What this task involves = Print the full listing exactly.

Record excerpts =
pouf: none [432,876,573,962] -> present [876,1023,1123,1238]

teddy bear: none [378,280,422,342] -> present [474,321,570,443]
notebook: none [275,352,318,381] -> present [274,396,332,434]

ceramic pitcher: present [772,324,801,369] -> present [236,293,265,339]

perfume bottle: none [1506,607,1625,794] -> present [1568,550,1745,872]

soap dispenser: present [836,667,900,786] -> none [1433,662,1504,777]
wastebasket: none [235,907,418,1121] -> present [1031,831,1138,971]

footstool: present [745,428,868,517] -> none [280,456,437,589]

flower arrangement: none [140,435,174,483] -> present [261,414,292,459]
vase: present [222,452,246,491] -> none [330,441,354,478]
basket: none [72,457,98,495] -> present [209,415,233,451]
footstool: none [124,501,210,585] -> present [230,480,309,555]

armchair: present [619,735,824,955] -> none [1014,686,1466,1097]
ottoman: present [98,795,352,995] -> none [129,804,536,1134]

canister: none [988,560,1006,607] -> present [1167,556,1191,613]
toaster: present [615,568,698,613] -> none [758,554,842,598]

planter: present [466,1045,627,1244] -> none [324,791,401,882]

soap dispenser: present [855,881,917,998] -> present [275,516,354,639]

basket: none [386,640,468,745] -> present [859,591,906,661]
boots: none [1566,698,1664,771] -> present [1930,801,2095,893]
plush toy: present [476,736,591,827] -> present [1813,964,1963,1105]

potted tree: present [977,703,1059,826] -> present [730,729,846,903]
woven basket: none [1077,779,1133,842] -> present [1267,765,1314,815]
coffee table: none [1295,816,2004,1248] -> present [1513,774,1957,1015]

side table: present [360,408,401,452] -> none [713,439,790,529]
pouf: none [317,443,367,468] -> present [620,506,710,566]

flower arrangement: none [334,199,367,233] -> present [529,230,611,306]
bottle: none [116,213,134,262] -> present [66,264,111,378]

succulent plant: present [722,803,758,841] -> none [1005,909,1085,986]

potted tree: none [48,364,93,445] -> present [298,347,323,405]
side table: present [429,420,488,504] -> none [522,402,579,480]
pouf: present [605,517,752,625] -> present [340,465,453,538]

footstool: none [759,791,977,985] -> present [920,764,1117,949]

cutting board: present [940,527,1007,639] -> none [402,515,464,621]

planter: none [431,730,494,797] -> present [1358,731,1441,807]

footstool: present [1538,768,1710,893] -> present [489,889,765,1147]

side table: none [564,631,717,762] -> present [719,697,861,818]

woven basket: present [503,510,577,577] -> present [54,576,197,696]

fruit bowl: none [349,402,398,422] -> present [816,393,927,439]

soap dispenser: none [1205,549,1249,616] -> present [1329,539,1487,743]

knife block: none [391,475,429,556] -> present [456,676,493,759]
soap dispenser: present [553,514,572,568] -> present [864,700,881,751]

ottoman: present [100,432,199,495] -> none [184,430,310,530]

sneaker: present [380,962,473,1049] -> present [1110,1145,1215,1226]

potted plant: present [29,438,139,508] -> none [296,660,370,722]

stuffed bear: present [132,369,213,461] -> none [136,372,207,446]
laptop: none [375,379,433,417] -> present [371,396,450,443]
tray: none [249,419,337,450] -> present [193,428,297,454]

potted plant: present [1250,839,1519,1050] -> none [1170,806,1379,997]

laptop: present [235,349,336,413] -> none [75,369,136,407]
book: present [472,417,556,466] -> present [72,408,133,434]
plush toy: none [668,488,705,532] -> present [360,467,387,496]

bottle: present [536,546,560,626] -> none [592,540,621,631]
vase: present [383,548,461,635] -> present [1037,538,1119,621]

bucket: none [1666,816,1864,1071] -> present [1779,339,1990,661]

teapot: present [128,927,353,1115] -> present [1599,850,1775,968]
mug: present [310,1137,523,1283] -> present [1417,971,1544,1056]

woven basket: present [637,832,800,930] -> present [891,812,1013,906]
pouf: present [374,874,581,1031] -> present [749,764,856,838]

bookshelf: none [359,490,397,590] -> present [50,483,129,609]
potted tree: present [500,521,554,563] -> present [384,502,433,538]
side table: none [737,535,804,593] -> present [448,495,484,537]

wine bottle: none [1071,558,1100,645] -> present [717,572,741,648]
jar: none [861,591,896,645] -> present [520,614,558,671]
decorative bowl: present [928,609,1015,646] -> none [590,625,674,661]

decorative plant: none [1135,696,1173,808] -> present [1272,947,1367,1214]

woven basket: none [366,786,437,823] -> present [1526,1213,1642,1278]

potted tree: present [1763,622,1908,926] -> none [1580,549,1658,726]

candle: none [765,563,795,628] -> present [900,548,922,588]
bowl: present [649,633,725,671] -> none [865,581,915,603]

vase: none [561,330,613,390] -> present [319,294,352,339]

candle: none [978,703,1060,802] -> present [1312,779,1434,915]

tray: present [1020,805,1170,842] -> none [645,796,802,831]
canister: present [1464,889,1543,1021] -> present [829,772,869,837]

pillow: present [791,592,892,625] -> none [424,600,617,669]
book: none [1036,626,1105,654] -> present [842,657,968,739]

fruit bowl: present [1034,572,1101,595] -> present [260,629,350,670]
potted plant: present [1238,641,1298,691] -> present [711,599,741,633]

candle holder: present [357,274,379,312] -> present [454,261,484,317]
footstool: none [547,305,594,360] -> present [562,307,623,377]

Output for this exercise =
pouf: none [432,876,573,962] -> present [876,1023,1123,1238]

teddy bear: none [378,280,422,342] -> present [474,321,570,443]
notebook: none [275,352,318,381] -> present [274,396,332,434]

ceramic pitcher: present [772,324,801,369] -> present [236,293,265,339]

perfume bottle: none [1506,607,1625,794] -> present [1568,550,1745,872]

soap dispenser: present [836,667,900,786] -> none [1433,662,1504,777]
wastebasket: none [235,907,418,1121] -> present [1031,831,1138,971]

footstool: present [745,428,868,517] -> none [280,456,437,589]

flower arrangement: none [140,435,174,483] -> present [261,414,292,459]
vase: present [222,452,246,491] -> none [330,441,354,478]
basket: none [72,457,98,495] -> present [209,415,233,451]
footstool: none [124,501,210,585] -> present [230,480,309,555]

armchair: present [619,735,824,955] -> none [1014,686,1466,1097]
ottoman: present [98,795,352,995] -> none [129,804,536,1134]

canister: none [988,560,1006,607] -> present [1167,556,1191,613]
toaster: present [615,568,698,613] -> none [758,554,842,598]

planter: present [466,1045,627,1244] -> none [324,791,401,882]

soap dispenser: present [855,881,917,998] -> present [275,516,354,639]

basket: none [386,640,468,745] -> present [859,591,906,661]
boots: none [1566,698,1664,771] -> present [1930,801,2095,893]
plush toy: present [476,736,591,827] -> present [1813,964,1963,1105]

potted tree: present [977,703,1059,826] -> present [730,729,846,903]
woven basket: none [1077,779,1133,842] -> present [1267,765,1314,815]
coffee table: none [1295,816,2004,1248] -> present [1513,774,1957,1015]

side table: present [360,408,401,452] -> none [713,439,790,529]
pouf: none [317,443,367,468] -> present [620,506,710,566]

flower arrangement: none [334,199,367,233] -> present [529,230,611,306]
bottle: none [116,213,134,262] -> present [66,264,111,378]

succulent plant: present [722,803,758,841] -> none [1005,909,1085,986]

potted tree: none [48,364,93,445] -> present [298,347,323,405]
side table: present [429,420,488,504] -> none [522,402,579,480]
pouf: present [605,517,752,625] -> present [340,465,453,538]

footstool: none [759,791,977,985] -> present [920,764,1117,949]

cutting board: present [940,527,1007,639] -> none [402,515,464,621]

planter: none [431,730,494,797] -> present [1358,731,1441,807]

footstool: present [1538,768,1710,893] -> present [489,889,765,1147]

side table: none [564,631,717,762] -> present [719,697,861,818]

woven basket: present [503,510,577,577] -> present [54,576,197,696]

fruit bowl: none [349,402,398,422] -> present [816,393,927,439]

soap dispenser: none [1205,549,1249,616] -> present [1329,539,1487,743]

knife block: none [391,475,429,556] -> present [456,676,493,759]
soap dispenser: present [553,514,572,568] -> present [864,700,881,751]

ottoman: present [100,432,199,495] -> none [184,430,310,530]

sneaker: present [380,962,473,1049] -> present [1110,1145,1215,1226]

potted plant: present [29,438,139,508] -> none [296,660,370,722]

stuffed bear: present [132,369,213,461] -> none [136,372,207,446]
laptop: none [375,379,433,417] -> present [371,396,450,443]
tray: none [249,419,337,450] -> present [193,428,297,454]

potted plant: present [1250,839,1519,1050] -> none [1170,806,1379,997]

laptop: present [235,349,336,413] -> none [75,369,136,407]
book: present [472,417,556,466] -> present [72,408,133,434]
plush toy: none [668,488,705,532] -> present [360,467,387,496]

bottle: present [536,546,560,626] -> none [592,540,621,631]
vase: present [383,548,461,635] -> present [1037,538,1119,621]

bucket: none [1666,816,1864,1071] -> present [1779,339,1990,661]

teapot: present [128,927,353,1115] -> present [1599,850,1775,968]
mug: present [310,1137,523,1283] -> present [1417,971,1544,1056]

woven basket: present [637,832,800,930] -> present [891,812,1013,906]
pouf: present [374,874,581,1031] -> present [749,764,856,838]

bookshelf: none [359,490,397,590] -> present [50,483,129,609]
potted tree: present [500,521,554,563] -> present [384,502,433,538]
side table: none [737,535,804,593] -> present [448,495,484,537]

wine bottle: none [1071,558,1100,645] -> present [717,572,741,648]
jar: none [861,591,896,645] -> present [520,614,558,671]
decorative bowl: present [928,609,1015,646] -> none [590,625,674,661]

decorative plant: none [1135,696,1173,808] -> present [1272,947,1367,1214]

woven basket: none [366,786,437,823] -> present [1526,1213,1642,1278]

potted tree: present [1763,622,1908,926] -> none [1580,549,1658,726]

candle: none [765,563,795,628] -> present [900,548,922,588]
bowl: present [649,633,725,671] -> none [865,581,915,603]

vase: none [561,330,613,390] -> present [319,294,352,339]

candle: none [978,703,1060,802] -> present [1312,779,1434,915]

tray: present [1020,805,1170,842] -> none [645,796,802,831]
canister: present [1464,889,1543,1021] -> present [829,772,869,837]

pillow: present [791,592,892,625] -> none [424,600,617,669]
book: none [1036,626,1105,654] -> present [842,657,968,739]

fruit bowl: present [1034,572,1101,595] -> present [260,629,350,670]
potted plant: present [1238,641,1298,691] -> present [711,599,741,633]

candle holder: present [357,274,379,312] -> present [454,261,484,317]
footstool: none [547,305,594,360] -> present [562,307,623,377]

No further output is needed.